Note: A Dfa cannot count. Therefore the Dfa for re is internally replicated up to m times. For a large Dfa or large m or even both, this will use a lot of memory. - re!
- A regular expression re followed by the exclamation
mark matches the shortest match satisfying re. This
operator is particularly useful to jump to the first
occurence of some string. For example the expression
"(.*</b>)!"matches everything up to and including the first"</b>"found. A comparison with the non-greedy"*"operator available in other regular expression engines can be found below. - re~
- A regular expression re followed by the tilde
matches any string which does not match
re. This can be counter-intuitive, because
(abc)~will match the following strings: "ab", "abcd", "xxabcd" and so on. In fact every string which is not exactly "abc" will match. Internally, this calls complement(). - re^
- A regular expression re followed by the hat (caret)
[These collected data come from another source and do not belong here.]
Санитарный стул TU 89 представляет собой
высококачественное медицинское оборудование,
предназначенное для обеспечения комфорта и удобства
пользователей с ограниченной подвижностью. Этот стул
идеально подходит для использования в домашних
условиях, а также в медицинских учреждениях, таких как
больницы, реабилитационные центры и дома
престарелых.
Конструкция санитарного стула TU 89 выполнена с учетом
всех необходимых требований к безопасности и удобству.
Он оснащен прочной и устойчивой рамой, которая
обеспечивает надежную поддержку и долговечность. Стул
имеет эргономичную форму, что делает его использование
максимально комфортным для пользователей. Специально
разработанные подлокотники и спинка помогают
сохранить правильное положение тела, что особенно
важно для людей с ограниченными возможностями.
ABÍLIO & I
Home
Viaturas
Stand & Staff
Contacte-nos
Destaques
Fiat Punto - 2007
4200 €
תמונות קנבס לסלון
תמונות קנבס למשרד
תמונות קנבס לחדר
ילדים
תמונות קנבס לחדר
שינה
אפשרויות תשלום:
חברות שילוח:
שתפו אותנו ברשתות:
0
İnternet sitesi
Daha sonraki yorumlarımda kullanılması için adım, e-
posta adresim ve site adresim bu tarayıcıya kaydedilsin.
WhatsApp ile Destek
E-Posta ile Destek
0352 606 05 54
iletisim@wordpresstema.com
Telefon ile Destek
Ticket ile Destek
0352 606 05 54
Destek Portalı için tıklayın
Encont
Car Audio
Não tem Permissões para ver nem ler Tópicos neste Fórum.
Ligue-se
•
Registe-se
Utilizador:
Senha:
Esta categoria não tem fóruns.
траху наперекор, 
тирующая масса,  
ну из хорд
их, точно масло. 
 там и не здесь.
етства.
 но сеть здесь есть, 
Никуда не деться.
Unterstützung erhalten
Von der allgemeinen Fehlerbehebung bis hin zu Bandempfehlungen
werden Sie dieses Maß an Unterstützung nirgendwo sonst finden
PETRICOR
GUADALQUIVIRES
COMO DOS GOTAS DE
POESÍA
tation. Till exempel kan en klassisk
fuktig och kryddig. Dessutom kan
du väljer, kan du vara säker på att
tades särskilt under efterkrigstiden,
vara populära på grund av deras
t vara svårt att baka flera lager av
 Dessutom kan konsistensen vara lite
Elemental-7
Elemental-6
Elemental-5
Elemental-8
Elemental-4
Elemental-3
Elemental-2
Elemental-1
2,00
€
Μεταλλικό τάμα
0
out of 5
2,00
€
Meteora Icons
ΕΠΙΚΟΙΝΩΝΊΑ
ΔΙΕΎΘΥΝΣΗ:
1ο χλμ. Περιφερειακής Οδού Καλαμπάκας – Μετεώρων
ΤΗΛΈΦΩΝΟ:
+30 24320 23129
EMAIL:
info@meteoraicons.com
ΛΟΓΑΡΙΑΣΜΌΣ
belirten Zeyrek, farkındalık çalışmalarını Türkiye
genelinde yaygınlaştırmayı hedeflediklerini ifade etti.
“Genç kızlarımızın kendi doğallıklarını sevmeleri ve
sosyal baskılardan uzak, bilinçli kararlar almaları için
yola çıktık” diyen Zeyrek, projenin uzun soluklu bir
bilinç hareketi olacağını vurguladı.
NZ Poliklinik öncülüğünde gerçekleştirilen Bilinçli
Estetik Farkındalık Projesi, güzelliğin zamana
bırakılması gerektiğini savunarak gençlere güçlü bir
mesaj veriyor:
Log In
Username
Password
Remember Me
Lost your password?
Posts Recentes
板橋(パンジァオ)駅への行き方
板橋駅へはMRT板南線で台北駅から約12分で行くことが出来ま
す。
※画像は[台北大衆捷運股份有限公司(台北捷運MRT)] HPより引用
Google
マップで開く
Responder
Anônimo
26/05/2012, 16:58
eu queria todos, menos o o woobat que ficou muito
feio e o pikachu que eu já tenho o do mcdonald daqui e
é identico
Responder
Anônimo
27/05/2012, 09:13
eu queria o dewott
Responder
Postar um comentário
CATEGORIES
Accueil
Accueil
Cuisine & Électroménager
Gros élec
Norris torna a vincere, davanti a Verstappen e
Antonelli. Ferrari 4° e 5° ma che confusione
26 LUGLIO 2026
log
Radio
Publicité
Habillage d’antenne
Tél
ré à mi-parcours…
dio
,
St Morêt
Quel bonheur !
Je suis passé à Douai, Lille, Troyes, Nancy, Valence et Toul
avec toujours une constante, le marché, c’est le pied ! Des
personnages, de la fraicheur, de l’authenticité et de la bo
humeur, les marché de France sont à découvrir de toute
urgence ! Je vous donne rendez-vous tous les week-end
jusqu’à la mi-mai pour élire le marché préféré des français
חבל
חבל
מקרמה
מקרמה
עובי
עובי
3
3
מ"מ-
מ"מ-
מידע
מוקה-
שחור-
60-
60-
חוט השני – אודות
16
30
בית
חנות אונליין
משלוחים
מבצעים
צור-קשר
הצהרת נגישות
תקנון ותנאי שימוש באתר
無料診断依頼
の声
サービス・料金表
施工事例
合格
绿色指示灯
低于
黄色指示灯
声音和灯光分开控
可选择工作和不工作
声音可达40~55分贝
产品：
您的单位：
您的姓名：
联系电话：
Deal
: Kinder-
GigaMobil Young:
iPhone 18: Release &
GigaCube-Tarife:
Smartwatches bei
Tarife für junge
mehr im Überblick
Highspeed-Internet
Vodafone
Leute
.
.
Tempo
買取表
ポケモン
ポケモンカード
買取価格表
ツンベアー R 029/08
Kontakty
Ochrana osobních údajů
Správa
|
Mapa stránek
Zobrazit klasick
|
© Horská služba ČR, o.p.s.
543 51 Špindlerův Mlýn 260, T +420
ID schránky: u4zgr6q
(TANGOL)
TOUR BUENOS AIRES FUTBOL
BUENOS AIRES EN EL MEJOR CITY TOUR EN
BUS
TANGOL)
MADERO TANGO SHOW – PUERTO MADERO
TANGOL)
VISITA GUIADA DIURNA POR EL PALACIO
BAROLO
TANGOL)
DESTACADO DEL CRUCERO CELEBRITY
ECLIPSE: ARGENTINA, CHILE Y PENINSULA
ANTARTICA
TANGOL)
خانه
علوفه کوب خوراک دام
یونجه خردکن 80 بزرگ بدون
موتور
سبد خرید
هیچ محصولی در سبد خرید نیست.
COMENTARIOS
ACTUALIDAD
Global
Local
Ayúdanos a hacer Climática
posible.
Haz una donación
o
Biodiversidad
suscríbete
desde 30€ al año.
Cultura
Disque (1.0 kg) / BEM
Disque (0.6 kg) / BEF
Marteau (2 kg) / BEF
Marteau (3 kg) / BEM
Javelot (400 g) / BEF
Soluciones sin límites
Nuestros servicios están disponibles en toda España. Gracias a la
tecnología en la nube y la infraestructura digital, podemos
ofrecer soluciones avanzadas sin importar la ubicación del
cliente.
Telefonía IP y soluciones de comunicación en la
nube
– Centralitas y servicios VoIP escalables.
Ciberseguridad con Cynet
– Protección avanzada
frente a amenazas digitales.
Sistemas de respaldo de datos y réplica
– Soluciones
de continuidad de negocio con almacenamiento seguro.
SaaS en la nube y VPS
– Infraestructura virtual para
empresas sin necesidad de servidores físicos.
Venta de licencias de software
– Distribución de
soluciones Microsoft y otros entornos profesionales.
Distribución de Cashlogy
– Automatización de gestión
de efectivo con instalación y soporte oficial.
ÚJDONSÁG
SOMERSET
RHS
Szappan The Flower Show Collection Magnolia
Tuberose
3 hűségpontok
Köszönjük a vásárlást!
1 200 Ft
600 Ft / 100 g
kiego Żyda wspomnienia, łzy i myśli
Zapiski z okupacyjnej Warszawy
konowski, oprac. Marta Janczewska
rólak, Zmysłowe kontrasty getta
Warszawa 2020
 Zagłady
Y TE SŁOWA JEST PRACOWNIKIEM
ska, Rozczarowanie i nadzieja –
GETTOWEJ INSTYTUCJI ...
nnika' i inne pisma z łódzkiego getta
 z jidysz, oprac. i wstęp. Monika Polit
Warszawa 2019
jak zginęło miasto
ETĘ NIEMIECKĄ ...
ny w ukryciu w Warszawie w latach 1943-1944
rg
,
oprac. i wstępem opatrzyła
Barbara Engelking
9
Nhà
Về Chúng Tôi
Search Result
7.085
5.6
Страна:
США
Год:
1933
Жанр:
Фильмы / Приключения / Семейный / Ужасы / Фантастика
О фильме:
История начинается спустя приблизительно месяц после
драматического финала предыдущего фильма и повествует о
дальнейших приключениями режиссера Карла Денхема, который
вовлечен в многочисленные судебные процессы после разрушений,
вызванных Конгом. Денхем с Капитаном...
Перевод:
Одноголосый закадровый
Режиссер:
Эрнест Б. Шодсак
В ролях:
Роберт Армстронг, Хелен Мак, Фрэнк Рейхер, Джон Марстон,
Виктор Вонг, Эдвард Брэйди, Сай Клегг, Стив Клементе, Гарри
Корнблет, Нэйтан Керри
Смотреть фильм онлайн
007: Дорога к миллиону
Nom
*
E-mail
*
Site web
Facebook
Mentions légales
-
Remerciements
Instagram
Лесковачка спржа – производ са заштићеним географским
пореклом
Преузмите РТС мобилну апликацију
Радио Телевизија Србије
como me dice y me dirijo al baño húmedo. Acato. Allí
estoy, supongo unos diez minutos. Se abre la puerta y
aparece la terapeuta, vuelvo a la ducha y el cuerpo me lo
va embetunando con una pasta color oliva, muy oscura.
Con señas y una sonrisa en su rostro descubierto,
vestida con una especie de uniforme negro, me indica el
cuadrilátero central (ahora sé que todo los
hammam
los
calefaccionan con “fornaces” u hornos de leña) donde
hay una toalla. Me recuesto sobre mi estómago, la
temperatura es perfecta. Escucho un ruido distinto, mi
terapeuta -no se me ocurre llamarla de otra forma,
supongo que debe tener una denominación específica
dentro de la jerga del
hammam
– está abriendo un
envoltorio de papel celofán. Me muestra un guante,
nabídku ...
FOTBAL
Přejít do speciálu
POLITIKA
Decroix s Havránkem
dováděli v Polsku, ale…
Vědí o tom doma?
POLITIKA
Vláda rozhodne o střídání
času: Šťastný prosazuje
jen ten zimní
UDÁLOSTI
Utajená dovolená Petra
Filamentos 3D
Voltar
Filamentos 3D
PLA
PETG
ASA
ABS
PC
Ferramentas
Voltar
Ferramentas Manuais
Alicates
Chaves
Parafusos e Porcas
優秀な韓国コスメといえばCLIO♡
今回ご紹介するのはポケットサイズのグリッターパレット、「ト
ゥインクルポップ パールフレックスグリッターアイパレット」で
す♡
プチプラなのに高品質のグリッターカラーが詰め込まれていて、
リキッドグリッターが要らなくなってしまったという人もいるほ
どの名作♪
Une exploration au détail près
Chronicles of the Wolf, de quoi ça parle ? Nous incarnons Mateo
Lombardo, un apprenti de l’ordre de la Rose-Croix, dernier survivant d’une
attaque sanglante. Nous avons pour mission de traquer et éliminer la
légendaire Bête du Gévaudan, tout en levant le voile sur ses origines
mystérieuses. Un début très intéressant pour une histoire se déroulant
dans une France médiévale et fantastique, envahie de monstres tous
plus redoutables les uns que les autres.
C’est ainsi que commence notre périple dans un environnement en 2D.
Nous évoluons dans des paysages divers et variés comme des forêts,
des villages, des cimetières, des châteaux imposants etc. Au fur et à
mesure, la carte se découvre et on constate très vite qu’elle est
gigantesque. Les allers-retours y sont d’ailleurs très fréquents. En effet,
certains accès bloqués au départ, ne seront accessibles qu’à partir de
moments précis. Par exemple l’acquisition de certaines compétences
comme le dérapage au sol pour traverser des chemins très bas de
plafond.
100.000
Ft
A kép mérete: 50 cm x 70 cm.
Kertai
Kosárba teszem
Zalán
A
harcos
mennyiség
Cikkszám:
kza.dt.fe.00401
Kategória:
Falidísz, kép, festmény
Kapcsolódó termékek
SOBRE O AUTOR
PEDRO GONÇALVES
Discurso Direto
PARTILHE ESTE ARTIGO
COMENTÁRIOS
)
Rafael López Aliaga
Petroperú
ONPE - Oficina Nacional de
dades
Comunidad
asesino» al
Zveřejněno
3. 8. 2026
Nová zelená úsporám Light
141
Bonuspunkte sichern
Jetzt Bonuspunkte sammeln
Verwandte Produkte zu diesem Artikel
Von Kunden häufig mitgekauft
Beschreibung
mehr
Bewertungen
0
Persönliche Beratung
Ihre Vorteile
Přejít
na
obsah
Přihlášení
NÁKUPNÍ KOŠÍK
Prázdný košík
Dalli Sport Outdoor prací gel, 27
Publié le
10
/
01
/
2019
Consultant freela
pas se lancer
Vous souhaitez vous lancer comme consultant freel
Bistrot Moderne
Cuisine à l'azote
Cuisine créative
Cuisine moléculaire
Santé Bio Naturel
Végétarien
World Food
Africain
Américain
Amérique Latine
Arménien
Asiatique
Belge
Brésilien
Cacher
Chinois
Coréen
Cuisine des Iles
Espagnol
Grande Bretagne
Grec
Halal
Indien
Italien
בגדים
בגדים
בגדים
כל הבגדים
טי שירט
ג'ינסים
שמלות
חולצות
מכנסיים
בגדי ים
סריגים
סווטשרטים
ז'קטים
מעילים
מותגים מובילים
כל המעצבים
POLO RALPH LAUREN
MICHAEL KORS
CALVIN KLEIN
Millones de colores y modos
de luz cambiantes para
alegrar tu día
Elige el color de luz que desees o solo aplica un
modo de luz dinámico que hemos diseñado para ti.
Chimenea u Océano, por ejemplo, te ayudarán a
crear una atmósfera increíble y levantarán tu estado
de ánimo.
matches any string which does not contain a match of
re. Internally, this
calls notContained().
The tilde operator
is a convenience shortcut for
"((.*re.*)?)~". If in doubt whether to usere~orre^, you probably wantre^. - re@
- A regular expression re followed by
"@"matches all strings that re matches, as well as all non-empty prefixes of these. Put another way, all non-empty prefix matches are added. SeeNfaBuilder.allPrefixes(). - re1re2
- matches all strings which match re1 immediately followed by a match of re2.
- re1|re2
- matches all strings which match either re1 or re2.
- re1&re2
- matches all strings which match both,
re1 and re2. The operator
'&' binds stronger than '|', so
a&b|cis the same as(a&b)|c.
Non Greedy Matching vs. Shortest Match
The difference is best explained by an example. When trying to match a full XML element followed by a certain context, one may be tempted to write
<tag>.*?</tag><otherTag>
employing the non-greedy operator "*?" available
in java.util.regex. However, non-greedy operators
sacrifice the shortest possible match for an overall match of the
regular expression if necessary. Consequently the above expression
would match the text
<tag>bla</tag><somestuff>...</somestuff><tag>xxx</tag><otherTag>
just because the longer match satisfies the regular expression,
while stopping at the first </tag> would not
match.
In contrast, the shortest match operator as implemented
by jfa does not give up the shortest possible match
of a subexpression to allow the whole expression to
match. Consequently,
<tag>(.*</tag>)!<otherTag>
would not match at the beginning of the above string.